By Rick Pezzullo—
The Tarrytown and Sleepy Hollow fire departments held a solemn memorial ceremony at Patriots Park Sunday morning to mark the 22nd anniversary of the terrorist attacks at the World Trade Center on September 11, 2001.
Elected officials from Tarrytown and Sleepy Hollow were in attendance, as were Congressman Mike Lawler and State Assemblywoman MaryJane Shimsky.
“There are not many days that we remember exactly what we were doing at the exact place and the exact time,” said Sleepy Hollow Mayor Martin Rutyna, who was a senior in college 22 years ago. “That memory is fading. Let us remember our enduring promise to never forget.”
Lawler was in his fifth day as a freshman at Suffern High School when news of the hijacked planes taking down the Twin Towers in Manhattan came over the loud speaker.
“2,977 lives were extinguished in a moment,” Lawler said. “As a community it is important that we do remember.”
“We need to remember that at a moment’s notice anything can happen,” Shimsky said. “That day there were so many heroes, many of whom have their lives. I’m sure everyone knows someone who isn’t here today.”
Sleepy Hollow First Assistant Fire Chief Billy Ryan helped sort through the rubble at Ground Zero almost daily for nine months.
“That day was a blur,” Ryan said. “It was just a very long, brutal period of time. Pass those stories on and learn from it.
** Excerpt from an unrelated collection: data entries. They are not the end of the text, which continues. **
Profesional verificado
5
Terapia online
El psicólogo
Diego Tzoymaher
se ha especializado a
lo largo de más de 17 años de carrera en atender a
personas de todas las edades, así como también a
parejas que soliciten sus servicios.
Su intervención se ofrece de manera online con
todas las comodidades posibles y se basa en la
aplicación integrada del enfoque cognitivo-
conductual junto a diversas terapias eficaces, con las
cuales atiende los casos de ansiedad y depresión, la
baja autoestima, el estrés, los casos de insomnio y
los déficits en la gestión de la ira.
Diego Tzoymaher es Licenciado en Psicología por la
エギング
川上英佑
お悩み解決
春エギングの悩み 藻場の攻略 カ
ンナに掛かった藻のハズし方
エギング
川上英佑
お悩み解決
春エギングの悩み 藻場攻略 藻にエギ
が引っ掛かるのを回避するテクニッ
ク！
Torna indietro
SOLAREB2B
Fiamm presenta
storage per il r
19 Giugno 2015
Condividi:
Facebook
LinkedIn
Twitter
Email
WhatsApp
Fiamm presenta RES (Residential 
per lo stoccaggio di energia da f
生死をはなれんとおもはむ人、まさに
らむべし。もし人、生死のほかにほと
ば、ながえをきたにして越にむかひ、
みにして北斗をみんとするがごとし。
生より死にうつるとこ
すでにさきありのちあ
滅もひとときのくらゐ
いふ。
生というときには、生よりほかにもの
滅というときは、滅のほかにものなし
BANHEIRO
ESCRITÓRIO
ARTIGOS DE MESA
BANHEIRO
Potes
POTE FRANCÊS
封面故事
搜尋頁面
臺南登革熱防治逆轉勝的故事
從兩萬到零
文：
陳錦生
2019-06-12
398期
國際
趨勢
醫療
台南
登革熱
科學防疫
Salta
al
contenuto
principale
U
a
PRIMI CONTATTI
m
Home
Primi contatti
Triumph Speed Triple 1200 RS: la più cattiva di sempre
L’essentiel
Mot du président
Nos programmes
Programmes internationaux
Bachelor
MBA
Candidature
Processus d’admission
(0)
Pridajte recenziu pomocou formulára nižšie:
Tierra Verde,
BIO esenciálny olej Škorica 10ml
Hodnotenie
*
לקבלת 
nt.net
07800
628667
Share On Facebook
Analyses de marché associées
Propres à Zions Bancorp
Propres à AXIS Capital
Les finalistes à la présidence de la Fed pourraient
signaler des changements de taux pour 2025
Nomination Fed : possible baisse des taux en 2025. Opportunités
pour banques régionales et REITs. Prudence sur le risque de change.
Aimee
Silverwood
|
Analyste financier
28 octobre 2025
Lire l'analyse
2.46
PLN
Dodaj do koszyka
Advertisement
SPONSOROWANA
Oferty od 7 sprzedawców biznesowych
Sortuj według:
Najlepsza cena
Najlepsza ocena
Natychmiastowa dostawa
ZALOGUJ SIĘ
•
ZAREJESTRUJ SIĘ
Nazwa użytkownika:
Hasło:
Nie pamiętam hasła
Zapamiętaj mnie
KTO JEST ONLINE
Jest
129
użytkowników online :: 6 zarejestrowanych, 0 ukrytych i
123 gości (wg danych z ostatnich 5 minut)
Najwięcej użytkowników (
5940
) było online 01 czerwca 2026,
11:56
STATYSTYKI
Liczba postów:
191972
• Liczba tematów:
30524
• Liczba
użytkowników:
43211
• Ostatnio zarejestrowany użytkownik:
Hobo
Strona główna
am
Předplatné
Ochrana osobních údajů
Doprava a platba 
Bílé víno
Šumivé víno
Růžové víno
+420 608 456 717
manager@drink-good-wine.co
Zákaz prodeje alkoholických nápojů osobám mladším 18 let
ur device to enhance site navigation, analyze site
Do your job the best way you can with dignity.”
Tarrytown Mayor Karen Brown referred to a poem written by Maya Angelou called “When Great Trees Fall,” which says, in part, “When great trees fall in forests, small things recoil into silence, their senses eroded beyond fear. When great souls die, the air around us becomes light, rare, sterile. We breathe, briefly. Our eyes, briefly, see with a hurtful clarity. Our memory, suddenly sharpened, examines, gnaws on kind words unsaid, promised walks never taken…And when great souls die, after a period peace blooms, slowly and always irregularly. Spaces fill with a kind of soothing electric vibration. Our senses, restored, never to be the same, whisper to us. They existed. They existed. We can be. Be and be better. For they existed.”